Records from a data source

▼

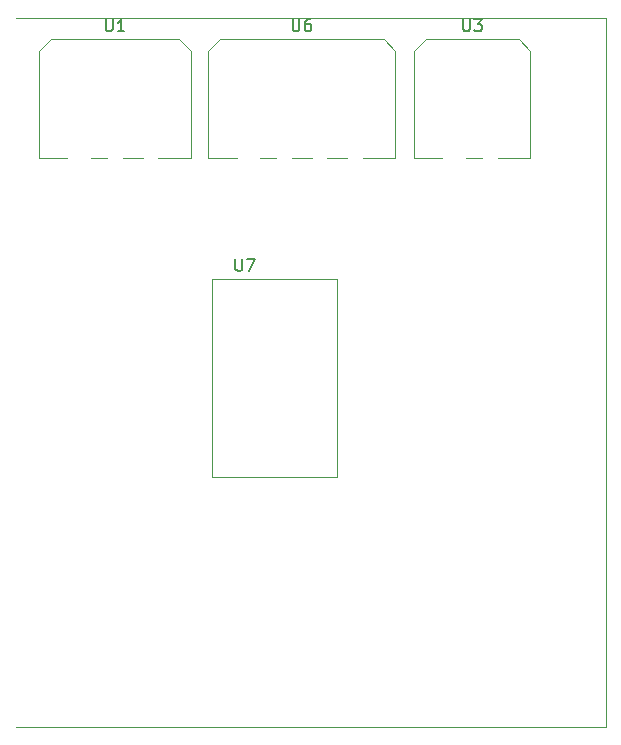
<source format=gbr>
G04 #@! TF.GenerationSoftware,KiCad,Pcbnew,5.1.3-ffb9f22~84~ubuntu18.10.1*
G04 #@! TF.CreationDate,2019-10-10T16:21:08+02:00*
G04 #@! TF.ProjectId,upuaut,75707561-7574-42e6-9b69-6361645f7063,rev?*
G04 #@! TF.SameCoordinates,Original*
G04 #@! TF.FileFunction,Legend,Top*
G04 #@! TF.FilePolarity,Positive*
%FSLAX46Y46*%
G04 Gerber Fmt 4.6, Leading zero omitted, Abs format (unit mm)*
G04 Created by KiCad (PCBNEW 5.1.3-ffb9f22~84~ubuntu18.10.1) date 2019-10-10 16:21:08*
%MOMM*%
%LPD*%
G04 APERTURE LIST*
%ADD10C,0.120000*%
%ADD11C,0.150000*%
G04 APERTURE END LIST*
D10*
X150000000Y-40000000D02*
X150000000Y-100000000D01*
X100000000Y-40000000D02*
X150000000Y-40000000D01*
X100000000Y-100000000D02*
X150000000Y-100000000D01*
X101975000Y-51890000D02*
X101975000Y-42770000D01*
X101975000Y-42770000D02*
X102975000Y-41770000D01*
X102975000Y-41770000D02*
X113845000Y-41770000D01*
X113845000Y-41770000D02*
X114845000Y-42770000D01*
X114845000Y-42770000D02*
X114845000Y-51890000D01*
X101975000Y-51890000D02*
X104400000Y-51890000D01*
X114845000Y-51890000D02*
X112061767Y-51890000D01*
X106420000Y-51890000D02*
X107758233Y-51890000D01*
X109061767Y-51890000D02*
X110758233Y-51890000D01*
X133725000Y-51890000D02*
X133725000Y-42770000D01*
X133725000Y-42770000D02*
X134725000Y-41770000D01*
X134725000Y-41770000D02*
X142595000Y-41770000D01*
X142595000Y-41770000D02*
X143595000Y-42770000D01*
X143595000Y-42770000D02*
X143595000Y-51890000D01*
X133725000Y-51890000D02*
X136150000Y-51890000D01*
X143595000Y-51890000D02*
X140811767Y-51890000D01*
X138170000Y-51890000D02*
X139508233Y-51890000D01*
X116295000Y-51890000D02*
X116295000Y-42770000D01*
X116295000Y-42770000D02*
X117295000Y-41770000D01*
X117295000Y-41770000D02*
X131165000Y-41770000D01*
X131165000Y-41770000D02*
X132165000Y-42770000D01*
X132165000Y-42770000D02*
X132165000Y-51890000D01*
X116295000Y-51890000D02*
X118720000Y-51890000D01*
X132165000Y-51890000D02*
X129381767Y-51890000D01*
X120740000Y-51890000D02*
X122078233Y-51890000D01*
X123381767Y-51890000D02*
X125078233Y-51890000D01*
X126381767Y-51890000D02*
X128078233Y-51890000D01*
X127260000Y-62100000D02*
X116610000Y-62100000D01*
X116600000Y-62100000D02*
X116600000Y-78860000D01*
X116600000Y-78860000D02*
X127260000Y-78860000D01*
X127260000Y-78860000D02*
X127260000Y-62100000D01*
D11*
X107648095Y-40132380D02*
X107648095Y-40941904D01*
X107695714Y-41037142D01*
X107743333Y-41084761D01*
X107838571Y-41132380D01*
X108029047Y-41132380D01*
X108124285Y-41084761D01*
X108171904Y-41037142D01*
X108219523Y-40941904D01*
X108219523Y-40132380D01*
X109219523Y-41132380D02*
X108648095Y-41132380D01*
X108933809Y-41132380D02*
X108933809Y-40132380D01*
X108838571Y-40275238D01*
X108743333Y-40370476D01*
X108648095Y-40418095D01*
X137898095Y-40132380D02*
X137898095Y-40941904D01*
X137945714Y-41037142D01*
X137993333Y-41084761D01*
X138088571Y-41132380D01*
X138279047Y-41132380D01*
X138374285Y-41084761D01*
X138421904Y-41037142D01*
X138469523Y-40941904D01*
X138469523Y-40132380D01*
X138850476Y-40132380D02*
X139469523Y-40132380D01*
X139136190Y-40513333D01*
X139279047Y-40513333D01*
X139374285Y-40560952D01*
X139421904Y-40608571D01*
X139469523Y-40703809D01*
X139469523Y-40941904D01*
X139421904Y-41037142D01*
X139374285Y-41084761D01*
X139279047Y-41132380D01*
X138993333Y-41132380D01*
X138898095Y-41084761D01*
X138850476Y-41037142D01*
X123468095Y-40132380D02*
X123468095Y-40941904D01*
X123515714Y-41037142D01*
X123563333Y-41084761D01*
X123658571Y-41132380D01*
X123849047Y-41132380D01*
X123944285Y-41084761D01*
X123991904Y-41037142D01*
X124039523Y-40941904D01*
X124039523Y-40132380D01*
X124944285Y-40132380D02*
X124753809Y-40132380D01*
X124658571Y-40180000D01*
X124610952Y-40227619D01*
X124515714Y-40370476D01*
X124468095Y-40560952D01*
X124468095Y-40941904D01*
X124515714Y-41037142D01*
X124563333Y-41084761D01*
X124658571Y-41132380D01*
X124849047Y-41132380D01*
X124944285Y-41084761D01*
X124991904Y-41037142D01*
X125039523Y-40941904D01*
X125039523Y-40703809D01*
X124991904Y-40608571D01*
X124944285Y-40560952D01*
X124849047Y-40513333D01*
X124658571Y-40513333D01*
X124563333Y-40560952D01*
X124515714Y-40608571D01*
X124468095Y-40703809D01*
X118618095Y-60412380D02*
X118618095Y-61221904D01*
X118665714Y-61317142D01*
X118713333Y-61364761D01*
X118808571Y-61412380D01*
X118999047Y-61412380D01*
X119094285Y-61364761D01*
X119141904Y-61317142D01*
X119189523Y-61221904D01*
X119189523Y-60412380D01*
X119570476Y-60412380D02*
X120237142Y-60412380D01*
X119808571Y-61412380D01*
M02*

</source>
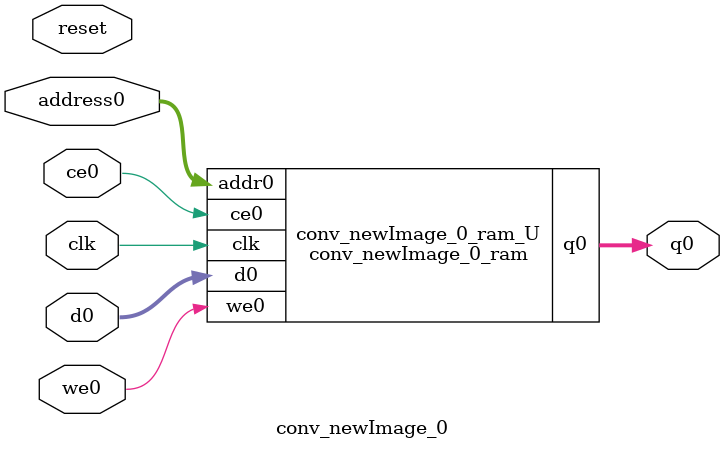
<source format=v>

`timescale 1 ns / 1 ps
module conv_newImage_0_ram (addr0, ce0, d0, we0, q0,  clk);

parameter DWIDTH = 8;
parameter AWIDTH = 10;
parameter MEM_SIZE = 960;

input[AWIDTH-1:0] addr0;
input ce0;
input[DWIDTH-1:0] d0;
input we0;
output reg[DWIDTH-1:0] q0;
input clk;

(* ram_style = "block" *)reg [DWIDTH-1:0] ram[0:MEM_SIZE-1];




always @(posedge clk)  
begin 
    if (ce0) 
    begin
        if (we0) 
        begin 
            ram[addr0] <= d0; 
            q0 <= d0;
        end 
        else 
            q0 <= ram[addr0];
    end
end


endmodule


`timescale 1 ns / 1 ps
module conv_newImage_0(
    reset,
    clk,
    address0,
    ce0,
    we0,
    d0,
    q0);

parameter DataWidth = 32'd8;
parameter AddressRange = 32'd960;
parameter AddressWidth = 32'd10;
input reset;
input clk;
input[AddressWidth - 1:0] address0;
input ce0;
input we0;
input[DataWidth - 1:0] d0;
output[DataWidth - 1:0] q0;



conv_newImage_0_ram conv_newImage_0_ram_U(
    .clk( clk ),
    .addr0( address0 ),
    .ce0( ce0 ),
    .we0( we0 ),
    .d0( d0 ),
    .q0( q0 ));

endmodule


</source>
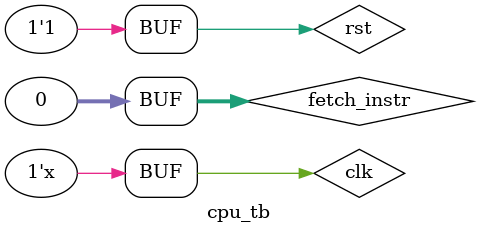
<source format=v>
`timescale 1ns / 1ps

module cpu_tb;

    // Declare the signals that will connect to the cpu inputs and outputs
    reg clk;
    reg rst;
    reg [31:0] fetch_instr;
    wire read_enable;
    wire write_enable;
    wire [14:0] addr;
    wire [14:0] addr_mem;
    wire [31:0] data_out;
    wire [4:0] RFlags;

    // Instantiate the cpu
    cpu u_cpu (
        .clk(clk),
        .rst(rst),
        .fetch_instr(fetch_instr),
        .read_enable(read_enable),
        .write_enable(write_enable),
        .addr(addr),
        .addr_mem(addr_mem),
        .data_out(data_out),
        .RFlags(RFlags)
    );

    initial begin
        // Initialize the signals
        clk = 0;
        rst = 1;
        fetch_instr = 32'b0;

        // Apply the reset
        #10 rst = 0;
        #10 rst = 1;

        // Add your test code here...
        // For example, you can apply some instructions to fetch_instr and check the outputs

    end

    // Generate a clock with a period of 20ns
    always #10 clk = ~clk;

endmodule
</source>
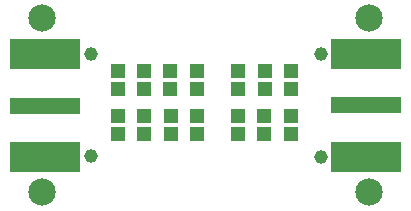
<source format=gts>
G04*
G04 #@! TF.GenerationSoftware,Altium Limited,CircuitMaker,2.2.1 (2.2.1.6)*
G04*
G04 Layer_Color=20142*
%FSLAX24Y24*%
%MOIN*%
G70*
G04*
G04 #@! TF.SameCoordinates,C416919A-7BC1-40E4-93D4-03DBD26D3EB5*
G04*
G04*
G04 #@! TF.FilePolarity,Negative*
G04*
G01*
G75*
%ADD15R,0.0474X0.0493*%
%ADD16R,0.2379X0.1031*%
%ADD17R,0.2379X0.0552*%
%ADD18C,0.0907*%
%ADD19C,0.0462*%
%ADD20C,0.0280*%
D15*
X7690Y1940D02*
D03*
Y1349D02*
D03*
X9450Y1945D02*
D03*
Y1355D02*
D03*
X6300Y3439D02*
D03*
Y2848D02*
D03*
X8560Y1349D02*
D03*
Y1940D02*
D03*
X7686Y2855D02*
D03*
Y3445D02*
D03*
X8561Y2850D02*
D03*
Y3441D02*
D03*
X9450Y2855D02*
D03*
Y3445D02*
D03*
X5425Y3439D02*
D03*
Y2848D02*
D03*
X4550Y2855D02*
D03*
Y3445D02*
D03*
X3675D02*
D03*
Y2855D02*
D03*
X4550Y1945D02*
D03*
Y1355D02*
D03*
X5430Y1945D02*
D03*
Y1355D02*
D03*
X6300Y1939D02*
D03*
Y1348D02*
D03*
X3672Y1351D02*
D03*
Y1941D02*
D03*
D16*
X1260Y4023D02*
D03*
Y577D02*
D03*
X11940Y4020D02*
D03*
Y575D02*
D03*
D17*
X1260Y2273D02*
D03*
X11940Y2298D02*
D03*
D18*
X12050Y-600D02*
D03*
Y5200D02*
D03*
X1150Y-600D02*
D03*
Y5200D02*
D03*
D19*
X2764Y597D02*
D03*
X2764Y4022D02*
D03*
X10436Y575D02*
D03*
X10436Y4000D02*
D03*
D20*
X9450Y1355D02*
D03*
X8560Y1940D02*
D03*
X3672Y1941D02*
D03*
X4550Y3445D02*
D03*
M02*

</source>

▲

### Your objective:
In the records above, how many lines contain the string "SameCoordinates"? State that number only.

### Answer to the problem:
2